# [Required work]
Below is a listing. Return the lines from the one that contains "Derby Industrial Museum" to the one that contains "Recorder: MHG 19/1/2001", both ends included, verbatim and with no pictures.

^^^^

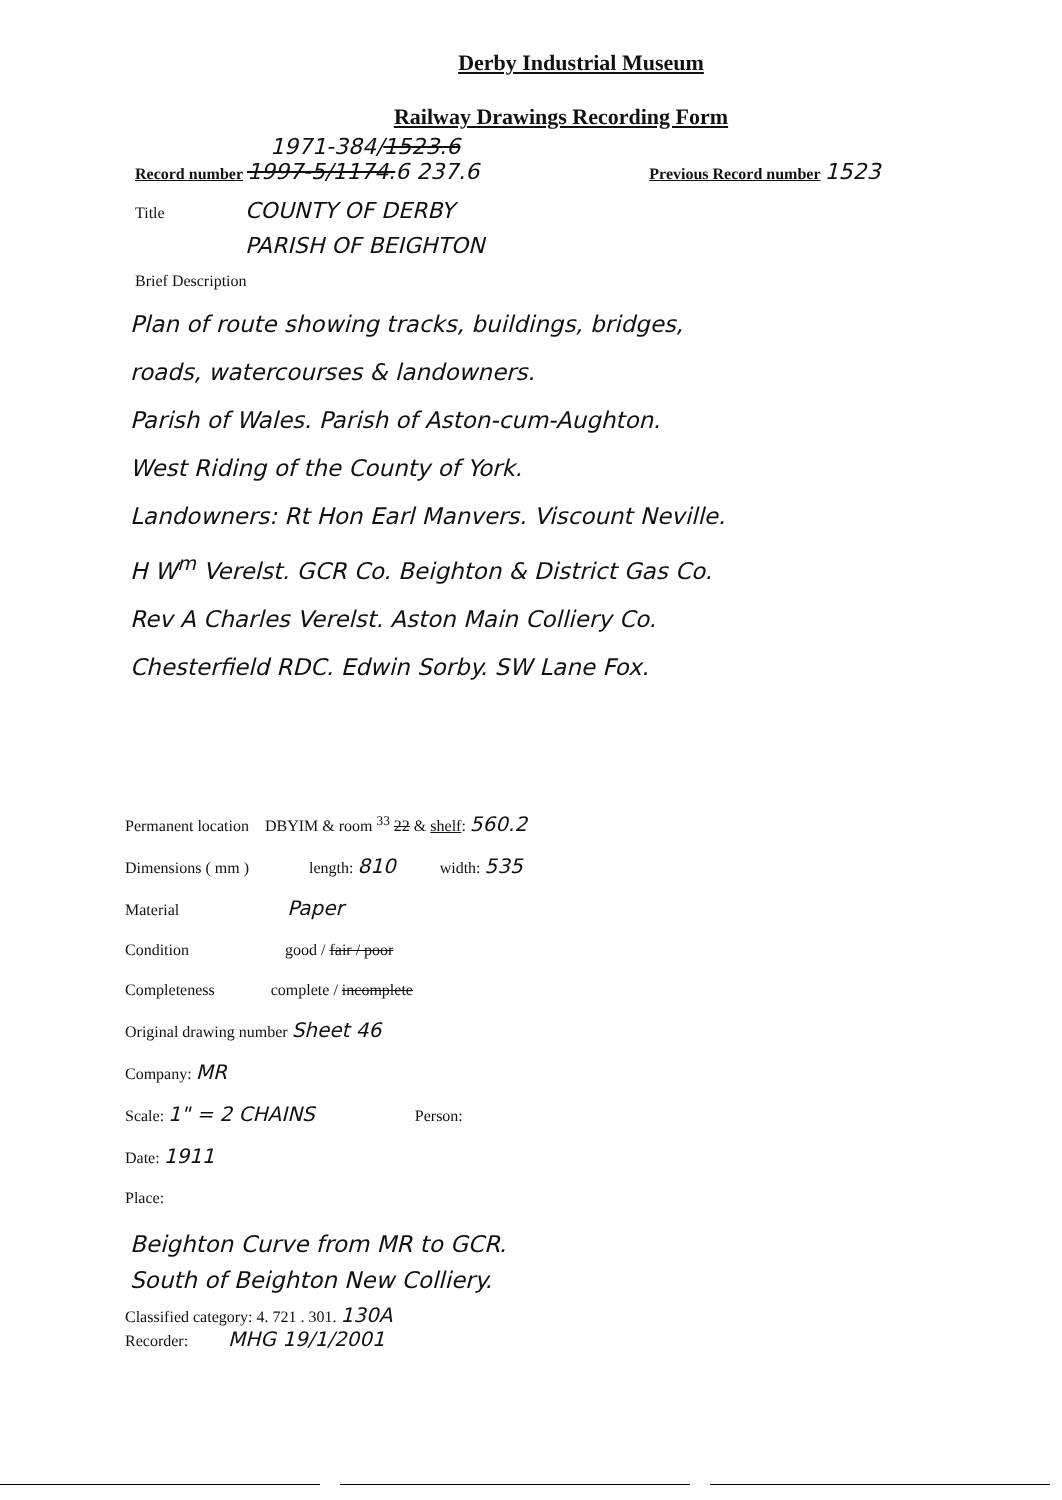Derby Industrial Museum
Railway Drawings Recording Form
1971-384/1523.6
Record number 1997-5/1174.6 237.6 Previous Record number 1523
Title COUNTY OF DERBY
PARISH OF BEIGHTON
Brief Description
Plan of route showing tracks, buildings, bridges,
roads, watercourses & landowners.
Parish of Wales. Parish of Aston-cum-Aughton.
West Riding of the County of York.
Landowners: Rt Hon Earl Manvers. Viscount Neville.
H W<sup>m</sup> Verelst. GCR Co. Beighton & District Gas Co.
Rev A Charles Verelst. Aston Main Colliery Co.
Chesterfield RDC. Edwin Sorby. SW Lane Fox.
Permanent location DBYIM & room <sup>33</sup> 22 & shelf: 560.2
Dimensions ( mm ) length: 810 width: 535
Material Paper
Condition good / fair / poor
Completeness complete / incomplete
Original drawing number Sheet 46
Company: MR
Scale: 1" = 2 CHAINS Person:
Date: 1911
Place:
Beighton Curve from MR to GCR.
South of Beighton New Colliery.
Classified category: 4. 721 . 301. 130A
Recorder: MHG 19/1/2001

^^^^

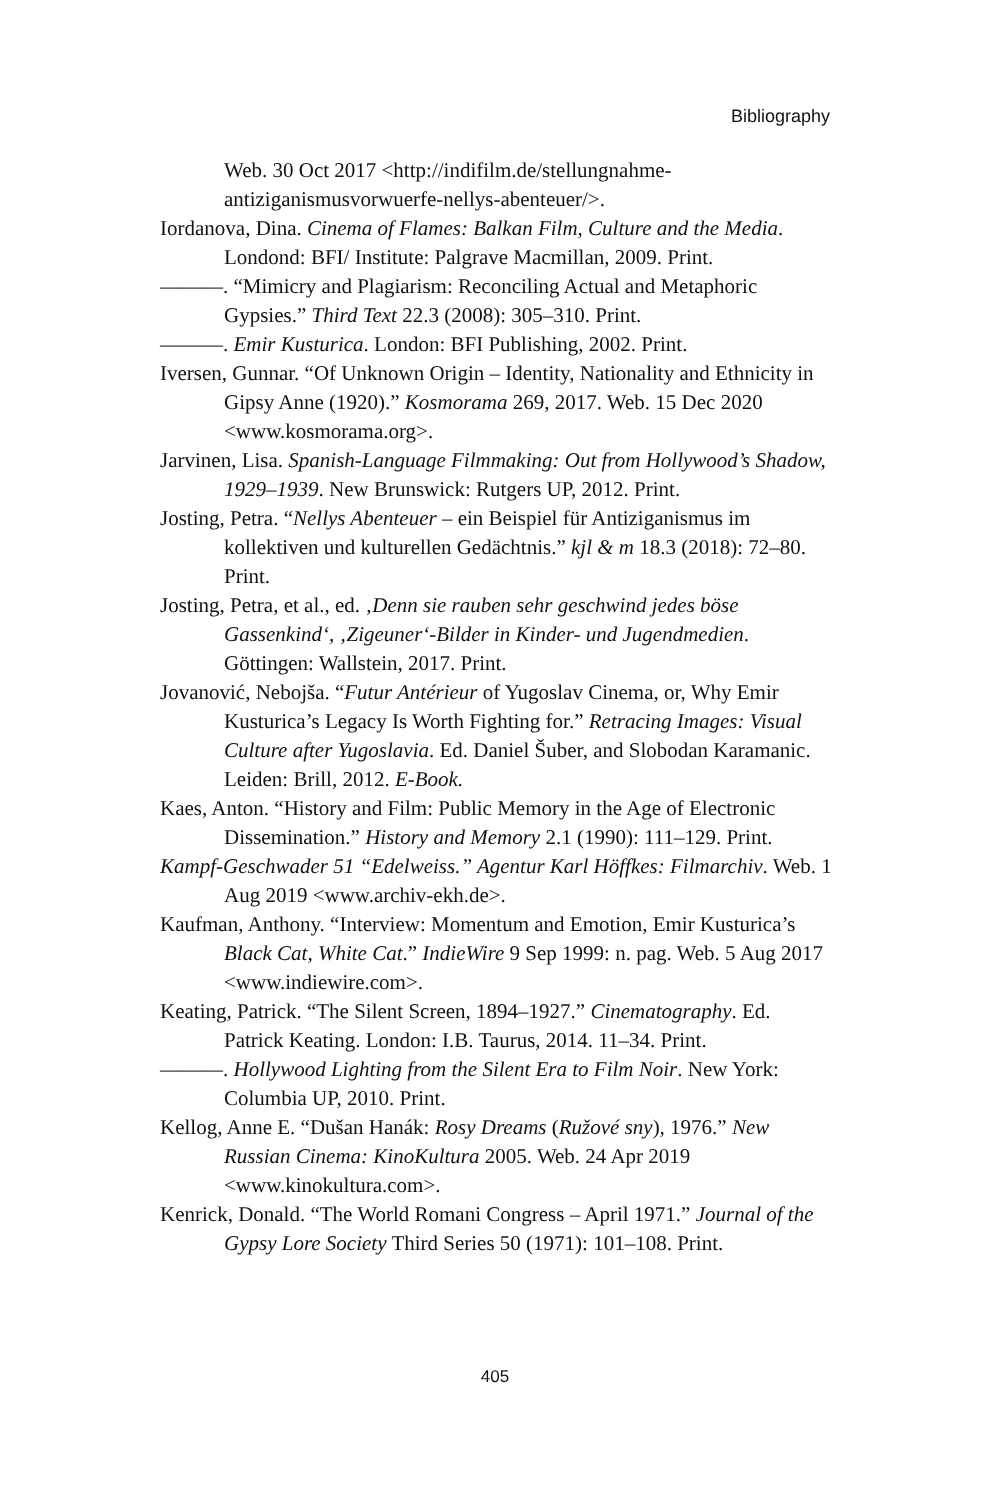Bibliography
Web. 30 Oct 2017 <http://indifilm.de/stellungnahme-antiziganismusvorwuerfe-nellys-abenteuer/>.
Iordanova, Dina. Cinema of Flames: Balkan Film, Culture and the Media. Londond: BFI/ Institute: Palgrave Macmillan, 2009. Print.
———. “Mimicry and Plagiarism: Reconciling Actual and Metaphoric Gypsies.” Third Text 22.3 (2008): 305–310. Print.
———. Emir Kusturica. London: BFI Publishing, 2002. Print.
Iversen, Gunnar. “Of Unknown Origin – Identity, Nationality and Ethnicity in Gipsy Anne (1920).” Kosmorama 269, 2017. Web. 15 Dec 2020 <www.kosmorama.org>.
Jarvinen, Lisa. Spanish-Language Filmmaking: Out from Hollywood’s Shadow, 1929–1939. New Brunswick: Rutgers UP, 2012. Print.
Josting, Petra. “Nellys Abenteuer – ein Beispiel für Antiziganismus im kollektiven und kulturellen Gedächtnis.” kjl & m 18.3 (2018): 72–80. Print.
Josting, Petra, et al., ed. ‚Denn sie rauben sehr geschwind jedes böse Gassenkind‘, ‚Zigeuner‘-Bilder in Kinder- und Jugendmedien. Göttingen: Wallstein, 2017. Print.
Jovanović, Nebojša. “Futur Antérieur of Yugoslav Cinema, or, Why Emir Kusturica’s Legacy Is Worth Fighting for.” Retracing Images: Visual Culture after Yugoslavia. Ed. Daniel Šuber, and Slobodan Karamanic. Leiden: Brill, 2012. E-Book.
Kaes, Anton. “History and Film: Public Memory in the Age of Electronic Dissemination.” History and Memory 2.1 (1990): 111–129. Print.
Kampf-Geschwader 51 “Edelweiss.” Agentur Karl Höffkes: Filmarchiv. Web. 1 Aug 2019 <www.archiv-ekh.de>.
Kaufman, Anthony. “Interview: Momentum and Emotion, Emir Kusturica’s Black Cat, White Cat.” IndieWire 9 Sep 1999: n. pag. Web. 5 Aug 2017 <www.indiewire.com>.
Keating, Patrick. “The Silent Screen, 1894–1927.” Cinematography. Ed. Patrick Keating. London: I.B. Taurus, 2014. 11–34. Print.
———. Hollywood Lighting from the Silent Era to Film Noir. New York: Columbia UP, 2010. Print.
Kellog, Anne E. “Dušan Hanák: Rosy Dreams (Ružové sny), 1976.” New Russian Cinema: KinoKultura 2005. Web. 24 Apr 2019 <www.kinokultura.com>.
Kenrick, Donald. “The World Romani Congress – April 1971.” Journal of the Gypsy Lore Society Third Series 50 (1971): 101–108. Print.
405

^^^^

# [Response]
Derby Industrial Museum
Railway Drawings Recording Form
1971-384/1523.6
Record number 1997-5/1174.6 237.6 Previous Record number 1523
Title COUNTY OF DERBY
PARISH OF BEIGHTON
Brief Description
Plan of route showing tracks, buildings, bridges,
roads, watercourses & landowners.
Parish of Wales. Parish of Aston-cum-Aughton.
West Riding of the County of York.
Landowners: Rt Hon Earl Manvers. Viscount Neville.
H W<sup>m</sup> Verelst. GCR Co. Beighton & District Gas Co.
Rev A Charles Verelst. Aston Main Colliery Co.
Chesterfield RDC. Edwin Sorby. SW Lane Fox.
Permanent location DBYIM & room <sup>33</sup> 22 & shelf: 560.2
Dimensions ( mm ) length: 810 width: 535
Material Paper
Condition good / fair / poor
Completeness complete / incomplete
Original drawing number Sheet 46
Company: MR
Scale: 1" = 2 CHAINS Person:
Date: 1911
Place:
Beighton Curve from MR to GCR.
South of Beighton New Colliery.
Classified category: 4. 721 . 301. 130A
Recorder: MHG 19/1/2001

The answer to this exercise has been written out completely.